* _TASK STATEMENT_:
Rewrite the part that opens with the line containing "collection date: 1976-07-27" and closes with the line containing "catalogue / barcode: US 3674714", changing "locality" to "site" and keeping everything else the same.

(Stored records)

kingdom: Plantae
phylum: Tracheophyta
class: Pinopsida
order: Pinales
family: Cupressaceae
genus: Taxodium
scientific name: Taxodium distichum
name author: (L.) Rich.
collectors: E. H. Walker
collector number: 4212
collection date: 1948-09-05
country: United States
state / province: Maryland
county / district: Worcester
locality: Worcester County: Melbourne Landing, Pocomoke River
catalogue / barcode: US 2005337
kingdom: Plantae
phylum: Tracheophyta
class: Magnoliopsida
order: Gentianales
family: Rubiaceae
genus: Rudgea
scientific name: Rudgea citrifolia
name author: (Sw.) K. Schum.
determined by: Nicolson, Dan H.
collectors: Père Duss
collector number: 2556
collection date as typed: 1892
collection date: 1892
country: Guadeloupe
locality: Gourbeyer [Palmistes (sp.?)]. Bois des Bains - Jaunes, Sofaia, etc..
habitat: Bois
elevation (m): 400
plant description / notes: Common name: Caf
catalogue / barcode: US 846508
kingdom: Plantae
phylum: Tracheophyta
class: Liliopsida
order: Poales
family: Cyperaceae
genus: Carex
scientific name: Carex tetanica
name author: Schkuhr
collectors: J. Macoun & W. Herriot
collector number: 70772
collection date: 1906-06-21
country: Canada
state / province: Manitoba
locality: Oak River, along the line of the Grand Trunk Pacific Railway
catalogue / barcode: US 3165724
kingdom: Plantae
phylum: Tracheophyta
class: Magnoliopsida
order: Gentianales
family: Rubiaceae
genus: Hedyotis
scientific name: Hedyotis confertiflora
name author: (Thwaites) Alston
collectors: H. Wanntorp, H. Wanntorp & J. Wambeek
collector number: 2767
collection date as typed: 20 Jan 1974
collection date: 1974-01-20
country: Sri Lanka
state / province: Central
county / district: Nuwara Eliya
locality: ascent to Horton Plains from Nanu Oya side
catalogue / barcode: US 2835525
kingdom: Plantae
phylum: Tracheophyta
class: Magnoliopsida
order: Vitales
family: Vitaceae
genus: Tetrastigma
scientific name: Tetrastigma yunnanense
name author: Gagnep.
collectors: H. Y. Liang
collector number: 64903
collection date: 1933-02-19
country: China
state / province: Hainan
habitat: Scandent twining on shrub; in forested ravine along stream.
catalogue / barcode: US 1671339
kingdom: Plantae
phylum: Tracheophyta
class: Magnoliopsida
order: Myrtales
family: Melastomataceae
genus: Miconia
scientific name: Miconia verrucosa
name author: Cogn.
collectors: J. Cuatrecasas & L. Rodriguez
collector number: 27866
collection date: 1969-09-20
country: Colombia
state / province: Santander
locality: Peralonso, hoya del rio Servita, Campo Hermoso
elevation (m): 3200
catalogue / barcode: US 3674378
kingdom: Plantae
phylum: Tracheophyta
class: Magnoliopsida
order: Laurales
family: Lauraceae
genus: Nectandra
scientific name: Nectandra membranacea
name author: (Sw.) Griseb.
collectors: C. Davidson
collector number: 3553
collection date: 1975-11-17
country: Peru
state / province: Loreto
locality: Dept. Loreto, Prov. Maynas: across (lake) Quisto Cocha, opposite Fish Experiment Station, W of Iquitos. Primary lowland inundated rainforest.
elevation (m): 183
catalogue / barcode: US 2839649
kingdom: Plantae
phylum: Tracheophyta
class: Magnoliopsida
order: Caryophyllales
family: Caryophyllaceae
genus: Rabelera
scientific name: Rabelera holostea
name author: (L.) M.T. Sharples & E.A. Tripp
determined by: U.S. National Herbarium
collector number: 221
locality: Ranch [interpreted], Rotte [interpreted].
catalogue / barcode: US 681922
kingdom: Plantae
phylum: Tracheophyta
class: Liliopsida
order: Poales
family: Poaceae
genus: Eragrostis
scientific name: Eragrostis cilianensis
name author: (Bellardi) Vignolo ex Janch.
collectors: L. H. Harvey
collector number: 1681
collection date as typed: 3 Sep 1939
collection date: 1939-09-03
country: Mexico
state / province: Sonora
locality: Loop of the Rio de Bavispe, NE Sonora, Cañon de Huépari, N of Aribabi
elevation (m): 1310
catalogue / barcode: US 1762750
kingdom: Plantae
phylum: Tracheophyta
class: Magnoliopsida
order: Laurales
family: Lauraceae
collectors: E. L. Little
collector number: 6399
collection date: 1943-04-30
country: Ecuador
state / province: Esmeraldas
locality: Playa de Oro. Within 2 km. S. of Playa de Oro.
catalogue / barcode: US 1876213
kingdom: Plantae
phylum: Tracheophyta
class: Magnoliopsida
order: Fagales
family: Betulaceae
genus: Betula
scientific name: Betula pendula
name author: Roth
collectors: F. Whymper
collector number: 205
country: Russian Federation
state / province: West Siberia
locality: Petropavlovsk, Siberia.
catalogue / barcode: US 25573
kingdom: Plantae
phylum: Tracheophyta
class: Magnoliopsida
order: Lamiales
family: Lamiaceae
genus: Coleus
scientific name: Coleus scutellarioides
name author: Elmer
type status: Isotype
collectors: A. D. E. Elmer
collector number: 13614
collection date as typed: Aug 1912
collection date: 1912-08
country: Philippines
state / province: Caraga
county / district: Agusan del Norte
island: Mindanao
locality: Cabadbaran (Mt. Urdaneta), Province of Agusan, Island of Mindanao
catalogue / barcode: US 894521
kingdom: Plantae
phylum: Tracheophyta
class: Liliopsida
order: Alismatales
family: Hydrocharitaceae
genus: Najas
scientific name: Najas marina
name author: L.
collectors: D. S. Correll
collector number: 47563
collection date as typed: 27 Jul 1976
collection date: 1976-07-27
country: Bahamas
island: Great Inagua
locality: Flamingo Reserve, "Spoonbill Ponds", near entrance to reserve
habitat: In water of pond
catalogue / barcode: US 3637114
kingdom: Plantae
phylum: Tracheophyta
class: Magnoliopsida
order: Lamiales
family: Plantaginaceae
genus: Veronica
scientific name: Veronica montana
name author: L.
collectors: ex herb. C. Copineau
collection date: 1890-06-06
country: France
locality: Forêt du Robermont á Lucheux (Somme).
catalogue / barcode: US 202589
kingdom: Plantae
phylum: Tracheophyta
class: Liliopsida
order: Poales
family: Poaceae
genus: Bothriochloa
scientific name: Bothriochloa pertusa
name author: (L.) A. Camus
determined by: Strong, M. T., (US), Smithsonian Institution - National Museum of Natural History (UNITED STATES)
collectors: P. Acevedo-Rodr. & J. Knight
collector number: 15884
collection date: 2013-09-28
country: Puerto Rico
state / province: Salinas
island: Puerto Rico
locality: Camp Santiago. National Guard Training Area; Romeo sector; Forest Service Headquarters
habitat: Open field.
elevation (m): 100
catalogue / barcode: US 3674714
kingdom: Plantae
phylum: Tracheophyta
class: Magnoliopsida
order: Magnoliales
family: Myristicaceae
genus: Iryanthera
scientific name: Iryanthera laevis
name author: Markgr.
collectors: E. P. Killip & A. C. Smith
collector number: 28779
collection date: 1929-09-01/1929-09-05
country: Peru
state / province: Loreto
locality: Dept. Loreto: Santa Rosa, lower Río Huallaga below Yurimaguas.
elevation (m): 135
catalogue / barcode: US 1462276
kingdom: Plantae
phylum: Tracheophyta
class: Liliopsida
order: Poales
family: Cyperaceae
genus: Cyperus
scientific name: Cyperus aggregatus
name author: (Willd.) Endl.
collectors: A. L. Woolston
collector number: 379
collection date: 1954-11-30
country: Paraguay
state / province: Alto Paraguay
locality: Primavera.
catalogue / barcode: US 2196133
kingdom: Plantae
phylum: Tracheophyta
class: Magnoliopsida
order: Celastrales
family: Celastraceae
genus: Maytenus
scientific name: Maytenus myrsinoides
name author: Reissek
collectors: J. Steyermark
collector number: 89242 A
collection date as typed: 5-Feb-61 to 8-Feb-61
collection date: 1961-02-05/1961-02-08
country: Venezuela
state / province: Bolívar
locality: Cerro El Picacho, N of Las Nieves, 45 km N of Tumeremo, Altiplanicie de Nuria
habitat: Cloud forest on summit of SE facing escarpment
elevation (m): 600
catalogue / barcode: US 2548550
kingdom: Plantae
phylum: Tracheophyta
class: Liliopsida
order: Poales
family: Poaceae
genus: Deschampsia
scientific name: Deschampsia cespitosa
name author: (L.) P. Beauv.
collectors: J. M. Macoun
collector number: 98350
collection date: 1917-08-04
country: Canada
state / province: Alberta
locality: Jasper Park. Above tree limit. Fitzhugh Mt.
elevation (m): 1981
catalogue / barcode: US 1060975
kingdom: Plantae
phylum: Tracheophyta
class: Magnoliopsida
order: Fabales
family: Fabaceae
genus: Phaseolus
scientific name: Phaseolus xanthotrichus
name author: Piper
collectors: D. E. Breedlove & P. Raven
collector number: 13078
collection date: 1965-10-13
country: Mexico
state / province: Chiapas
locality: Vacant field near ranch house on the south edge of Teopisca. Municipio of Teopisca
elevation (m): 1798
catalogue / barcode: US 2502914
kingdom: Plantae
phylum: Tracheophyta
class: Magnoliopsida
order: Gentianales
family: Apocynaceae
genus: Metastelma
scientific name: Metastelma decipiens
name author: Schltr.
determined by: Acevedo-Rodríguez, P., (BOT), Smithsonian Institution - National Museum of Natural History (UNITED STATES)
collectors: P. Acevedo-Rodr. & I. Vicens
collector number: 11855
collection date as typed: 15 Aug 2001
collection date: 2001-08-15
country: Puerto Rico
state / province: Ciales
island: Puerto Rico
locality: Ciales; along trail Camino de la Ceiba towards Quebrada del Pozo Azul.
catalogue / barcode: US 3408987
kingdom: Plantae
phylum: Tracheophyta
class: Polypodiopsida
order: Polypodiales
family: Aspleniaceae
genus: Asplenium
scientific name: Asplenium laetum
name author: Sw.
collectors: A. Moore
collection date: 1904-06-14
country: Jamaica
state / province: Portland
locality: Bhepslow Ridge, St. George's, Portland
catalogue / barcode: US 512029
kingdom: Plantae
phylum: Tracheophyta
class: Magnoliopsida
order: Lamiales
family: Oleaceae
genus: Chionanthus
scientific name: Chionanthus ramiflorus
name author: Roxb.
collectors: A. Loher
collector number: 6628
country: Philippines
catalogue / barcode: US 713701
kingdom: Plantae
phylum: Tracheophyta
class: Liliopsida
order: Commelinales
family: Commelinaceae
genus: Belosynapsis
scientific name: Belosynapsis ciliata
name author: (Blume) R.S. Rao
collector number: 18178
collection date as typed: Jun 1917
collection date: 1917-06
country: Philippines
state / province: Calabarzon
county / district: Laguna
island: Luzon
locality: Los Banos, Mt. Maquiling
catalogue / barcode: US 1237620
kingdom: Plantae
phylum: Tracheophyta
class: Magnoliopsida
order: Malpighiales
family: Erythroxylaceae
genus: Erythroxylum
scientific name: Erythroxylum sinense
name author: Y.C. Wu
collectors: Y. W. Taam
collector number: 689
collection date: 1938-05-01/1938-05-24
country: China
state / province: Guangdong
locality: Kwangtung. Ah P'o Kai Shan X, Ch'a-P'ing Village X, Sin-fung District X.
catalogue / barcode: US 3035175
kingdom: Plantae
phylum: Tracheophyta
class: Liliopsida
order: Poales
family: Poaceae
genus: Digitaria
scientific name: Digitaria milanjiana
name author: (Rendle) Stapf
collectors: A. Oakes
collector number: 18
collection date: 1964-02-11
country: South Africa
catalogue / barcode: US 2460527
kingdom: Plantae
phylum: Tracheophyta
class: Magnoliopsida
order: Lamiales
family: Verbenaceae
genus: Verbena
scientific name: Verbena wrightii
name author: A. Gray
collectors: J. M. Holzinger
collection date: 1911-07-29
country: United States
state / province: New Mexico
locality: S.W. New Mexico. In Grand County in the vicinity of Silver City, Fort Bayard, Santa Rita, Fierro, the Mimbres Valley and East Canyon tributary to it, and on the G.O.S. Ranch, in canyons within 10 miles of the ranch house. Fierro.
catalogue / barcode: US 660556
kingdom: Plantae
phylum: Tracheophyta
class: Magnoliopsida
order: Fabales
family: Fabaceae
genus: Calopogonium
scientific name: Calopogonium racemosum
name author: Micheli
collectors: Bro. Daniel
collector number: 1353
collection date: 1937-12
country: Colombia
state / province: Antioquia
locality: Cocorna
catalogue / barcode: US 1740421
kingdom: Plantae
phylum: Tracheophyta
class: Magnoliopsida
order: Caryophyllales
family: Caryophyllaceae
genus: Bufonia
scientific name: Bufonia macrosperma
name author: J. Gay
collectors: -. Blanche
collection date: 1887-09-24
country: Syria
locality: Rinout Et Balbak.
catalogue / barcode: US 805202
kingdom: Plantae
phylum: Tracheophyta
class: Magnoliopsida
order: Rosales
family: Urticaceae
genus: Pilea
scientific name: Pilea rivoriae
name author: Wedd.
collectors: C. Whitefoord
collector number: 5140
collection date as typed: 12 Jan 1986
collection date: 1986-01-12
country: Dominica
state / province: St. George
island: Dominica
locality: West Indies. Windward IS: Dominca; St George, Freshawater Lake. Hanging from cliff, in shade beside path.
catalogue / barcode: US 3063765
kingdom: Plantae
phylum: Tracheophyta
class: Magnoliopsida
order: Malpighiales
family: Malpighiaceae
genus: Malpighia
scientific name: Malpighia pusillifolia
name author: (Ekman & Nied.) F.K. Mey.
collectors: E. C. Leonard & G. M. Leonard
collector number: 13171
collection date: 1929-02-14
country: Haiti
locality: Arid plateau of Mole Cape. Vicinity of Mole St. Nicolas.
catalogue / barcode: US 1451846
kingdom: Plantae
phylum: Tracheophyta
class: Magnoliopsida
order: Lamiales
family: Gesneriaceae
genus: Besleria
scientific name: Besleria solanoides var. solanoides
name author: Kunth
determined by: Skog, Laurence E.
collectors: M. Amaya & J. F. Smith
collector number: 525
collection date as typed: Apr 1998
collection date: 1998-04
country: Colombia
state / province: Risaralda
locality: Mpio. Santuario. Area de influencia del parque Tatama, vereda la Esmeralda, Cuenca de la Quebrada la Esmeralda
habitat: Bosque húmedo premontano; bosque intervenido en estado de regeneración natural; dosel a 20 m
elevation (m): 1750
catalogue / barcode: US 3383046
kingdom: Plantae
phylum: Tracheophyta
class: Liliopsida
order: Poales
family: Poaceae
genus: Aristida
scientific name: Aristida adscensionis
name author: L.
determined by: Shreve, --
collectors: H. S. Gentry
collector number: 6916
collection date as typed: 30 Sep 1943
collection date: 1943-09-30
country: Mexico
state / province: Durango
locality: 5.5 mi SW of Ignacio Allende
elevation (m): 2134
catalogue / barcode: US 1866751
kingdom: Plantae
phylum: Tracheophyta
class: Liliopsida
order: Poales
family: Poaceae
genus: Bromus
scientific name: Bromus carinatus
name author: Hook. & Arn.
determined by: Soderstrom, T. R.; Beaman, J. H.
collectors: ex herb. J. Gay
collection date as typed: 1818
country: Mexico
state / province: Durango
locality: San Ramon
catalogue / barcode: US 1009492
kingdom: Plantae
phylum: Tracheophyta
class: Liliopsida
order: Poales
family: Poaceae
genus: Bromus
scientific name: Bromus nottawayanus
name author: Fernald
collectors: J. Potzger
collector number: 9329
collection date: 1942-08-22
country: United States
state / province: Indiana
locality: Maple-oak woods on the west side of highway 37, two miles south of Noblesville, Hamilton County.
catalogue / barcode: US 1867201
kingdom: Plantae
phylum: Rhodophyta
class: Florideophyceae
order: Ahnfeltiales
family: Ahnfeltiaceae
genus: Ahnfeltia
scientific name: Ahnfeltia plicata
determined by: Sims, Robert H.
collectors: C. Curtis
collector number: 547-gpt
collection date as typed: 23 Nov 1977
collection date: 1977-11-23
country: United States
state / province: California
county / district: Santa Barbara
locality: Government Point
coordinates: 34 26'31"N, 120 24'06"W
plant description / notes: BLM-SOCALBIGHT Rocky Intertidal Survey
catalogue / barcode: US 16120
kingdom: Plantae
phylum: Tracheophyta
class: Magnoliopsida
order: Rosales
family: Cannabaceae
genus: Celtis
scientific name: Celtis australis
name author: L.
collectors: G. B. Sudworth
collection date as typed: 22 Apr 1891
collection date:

* _TASK OUTPUT_:
collection date: 1976-07-27
country: Bahamas
island: Great Inagua
site: Flamingo Reserve, "Spoonbill Ponds", near entrance to reserve
habitat: In water of pond
catalogue / barcode: US 3637114
kingdom: Plantae
phylum: Tracheophyta
class: Magnoliopsida
order: Lamiales
family: Plantaginaceae
genus: Veronica
scientific name: Veronica montana
name author: L.
collectors: ex herb. C. Copineau
collection date: 1890-06-06
country: France
site: Forêt du Robermont á Lucheux (Somme).
catalogue / barcode: US 202589
kingdom: Plantae
phylum: Tracheophyta
class: Liliopsida
order: Poales
family: Poaceae
genus: Bothriochloa
scientific name: Bothriochloa pertusa
name author: (L.) A. Camus
determined by: Strong, M. T., (US), Smithsonian Institution - National Museum of Natural History (UNITED STATES)
collectors: P. Acevedo-Rodr. & J. Knight
collector number: 15884
collection date: 2013-09-28
country: Puerto Rico
state / province: Salinas
island: Puerto Rico
site: Camp Santiago. National Guard Training Area; Romeo sector; Forest Service Headquarters
habitat: Open field.
elevation (m): 100
catalogue / barcode: US 3674714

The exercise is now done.